В ушах у него начинало шуметь, и сотни бледных лиц смотрели на него – лица рабочих из Петербурга, Екатеринослава, – и он говорил внятно, громко:
– Товарищи, я назад не поверну!
«А в Киеве сейчас по бульварам чистая публика гуляет».
Он потерял счет времени, и когда заскрипела дверь и тусклая лампа ослепила его, как летнее солнце, а тяжелый воздух подвального тюремного коридора обдал прохладой и чистой свежестью, он удивился, почему так скоро открыли карцер.
Медленно передвигая опухшие ноги, он вышел в коридор, пошатываясь и жмурясь от света, оглянулся. Он увидел ротмистра Лебедева, в шинели, в фуражке, помощника начальника тюрьмы и услышал, как Лебедев сказал:
– Чистенький, видите! Я ведь вам говорил – надо бы двойную дозу.

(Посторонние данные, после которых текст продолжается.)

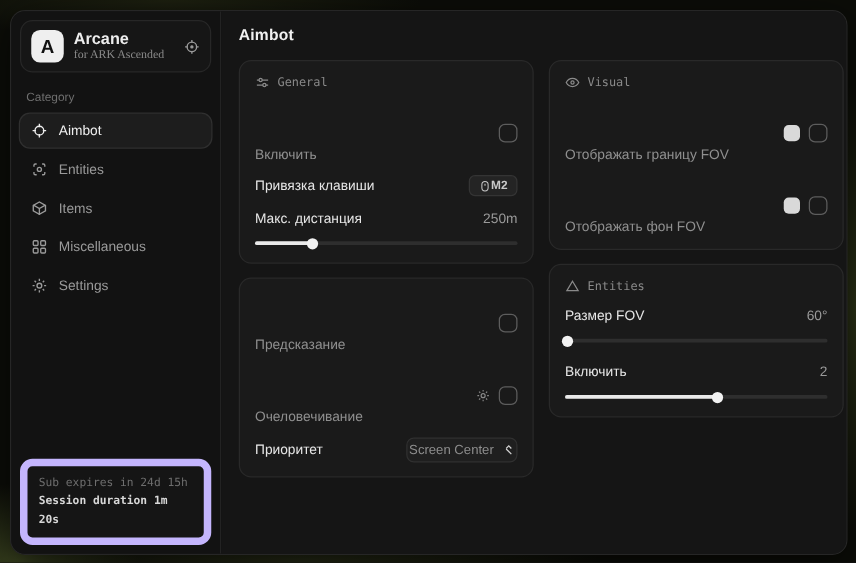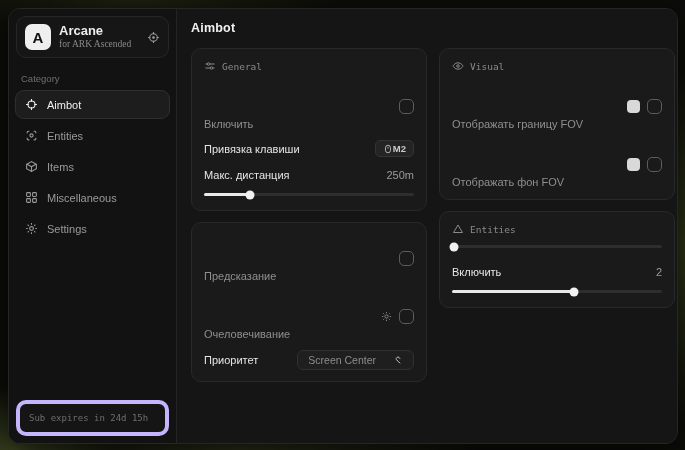--- a/index.html
+++ b/index.html
@@ -302,6 +302,10 @@
             </span>
             <span>Entities</span>
           </div>
+          <div class="row">
+            <span class="lbl bright">Размер FOV</span>
+            <span class="val">60°</span>
+          </div>
           <div class="slider">
             <div class="track"></div>
             <div class="fill" style="width: 1%;"></div>

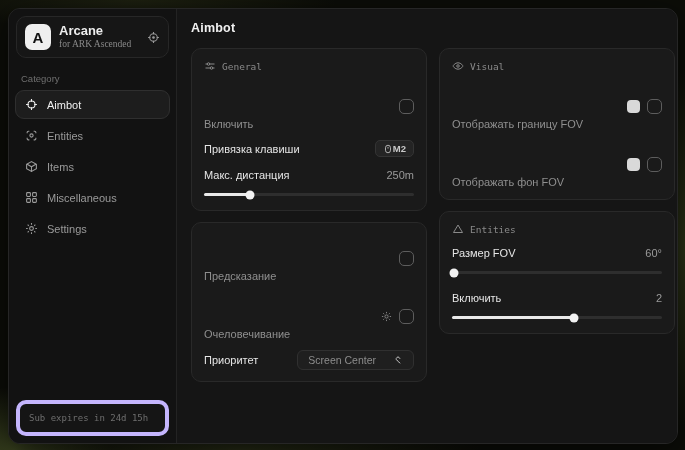--- a/index.html
+++ b/index.html
@@ -82,8 +82,8 @@
     border-radius:5px;padding:2px 7px;color:#c9c9c9;font-size:9.5px;font-weight:bold;
   }
   .select{
-    display:flex;align-items:center;gap:17px;background:#1f1f1f;border:1px solid #303030;
-    border-radius:6px;padding:3px 10px;color:#8d8d8d;font-size:10.5px;
+    display:flex;align-items:center;gap:7px;background:#1f1f1f;border:1px solid #303030;
+    border-radius:6px;padding:3px 1px;color:#8d8d8d;font-size:10.5px;
   }
   .select .chev{color:#d0d0d0;display:flex;}
   .slider{position:relative;height:9px;display:flex;align-items:center;margin-top:-3px;}

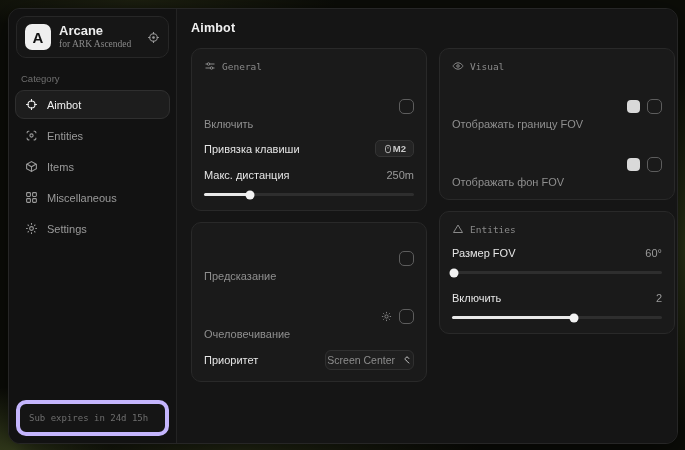--- a/index.html
+++ b/index.html
@@ -42,7 +42,7 @@
   .nav-item .ic{display:flex;color:inherit;}
   .sb-spacer{flex:1;}
   .sb-foot{
-    margin:7px;border:4px solid #c4b5fd;border-radius:10px;background:#151515;
+    margin:7px;border:6px solid #c4b5fd;border-radius:10px;background:#151515;
     padding:7px 9px;font-family:"DejaVu Sans Mono",monospace;line-height:1.6;
   }
   .sb-foot .l1{color:#6e6e6e;font-size:9px;}

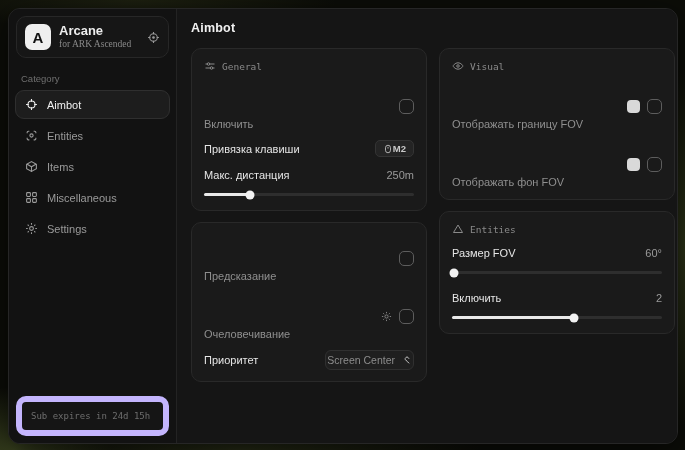--- a/index.html
+++ b/index.html
@@ -183,6 +183,7 @@
 
     <div class="sb-foot">
       <div class="l1">Sub expires in 24d 15h</div>
+      <div class="l2">Session duration 1m 20s</div>
     </div>
   </div>
 

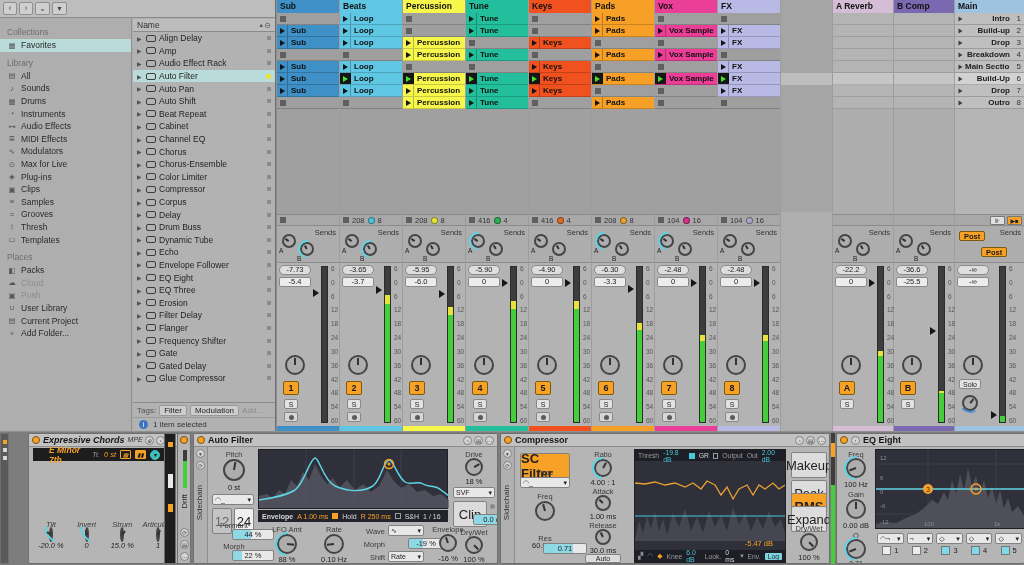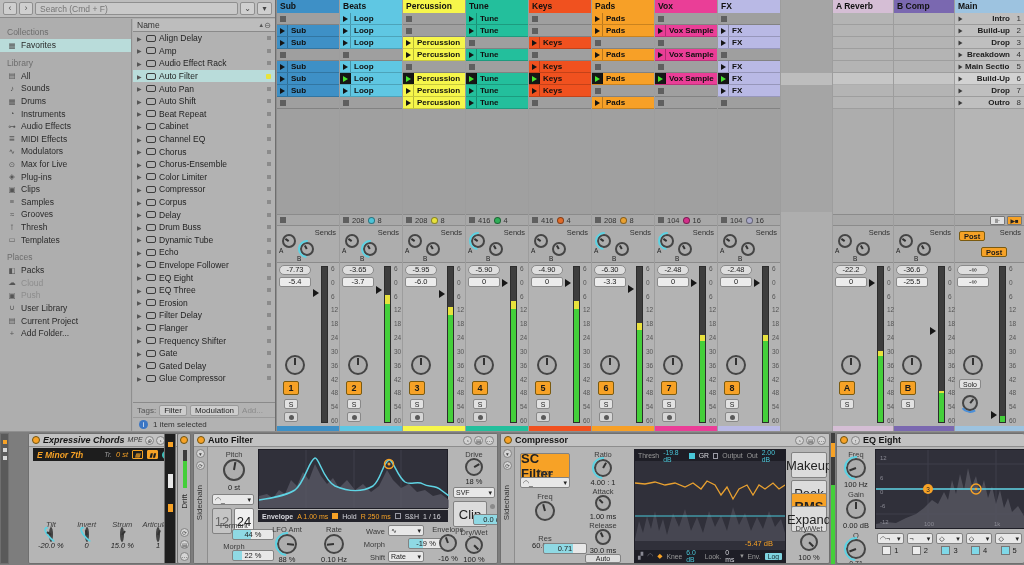--- a/index.html
+++ b/index.html
@@ -134,7 +134,6 @@
     <div id="searchbar">
       <div class="navbtn">‹</div>
       <div class="navbtn">›</div>
-      <input id="searchinput" placeholder="Search (Cmd + F)" style="">
       <div class="filtbtn">⌄</div>
       <div class="filtbtn">▾</div>
     </div>

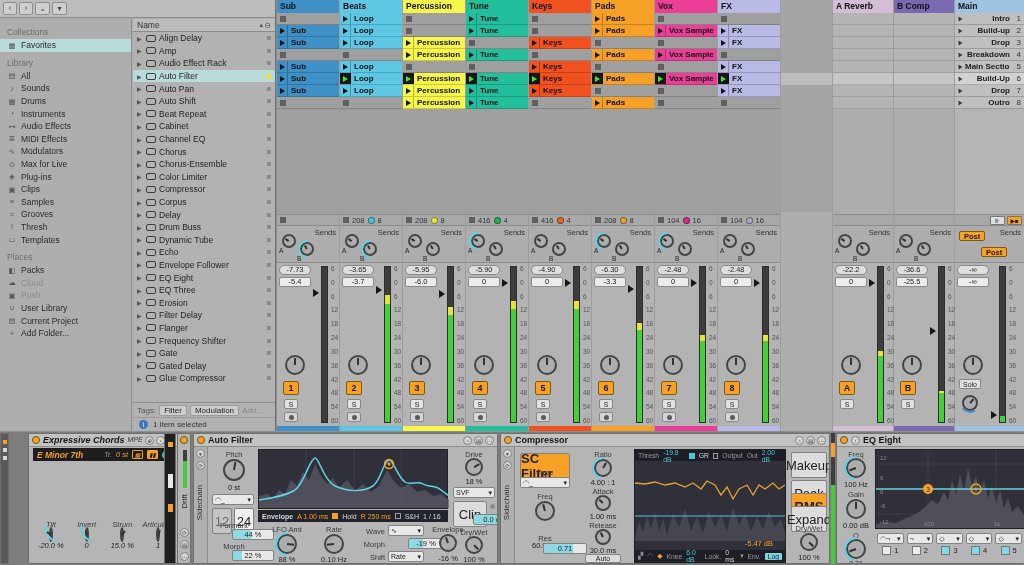--- a/index.html
+++ b/index.html
@@ -112,7 +112,7 @@
   #kb .blk{position:absolute;left:0;right:0;top:0;height:36%;background:rgba(0,0,0,.45);}
   #kb .ok{position:absolute;background:#f7a226;}
   #kb .notes{position:absolute;left:4px;bottom:2px;display:flex;gap:7px;font-size:7.5px;font-weight:bold;color:#f7a226;}
-  #chordbar{position:absolute;left:4px;top:14px;right:4px;height:13px;background:#1d1d1d;display:flex;align-items:center;padding:0 4px;gap:4px;}
+  #chordbar{position:absolute;left:4px;top:14px;right:4px;height:13px;background:#1d1d1d;display:flex;align-items:center;padding:0 16px;gap:4px;}
   #chordbar .ch{color:#f7a226;font-weight:bold;font-size:8.5px;flex:1;}
   .cbic{width:11px;height:9px;border:1px solid #f7a226;border-radius:1px;font-size:6px;color:#f7a226;text-align:center;line-height:8px;}
   .cbic.fill{background:#f7a226;color:#1d1d1d;}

Степан почувствовал, как в груди у него сделалось жарко, сухо, точно он вдохнул раскаленный воздух; кажется, никогда в жизни он не испытывал такой ненависти, как в эту минуту. И, повернувшись к Лебедеву, он медленно произнес:
– Палач, за полтинник нанятый.
Его тут же вновь загнали в карцер, не дав надышаться воздухом.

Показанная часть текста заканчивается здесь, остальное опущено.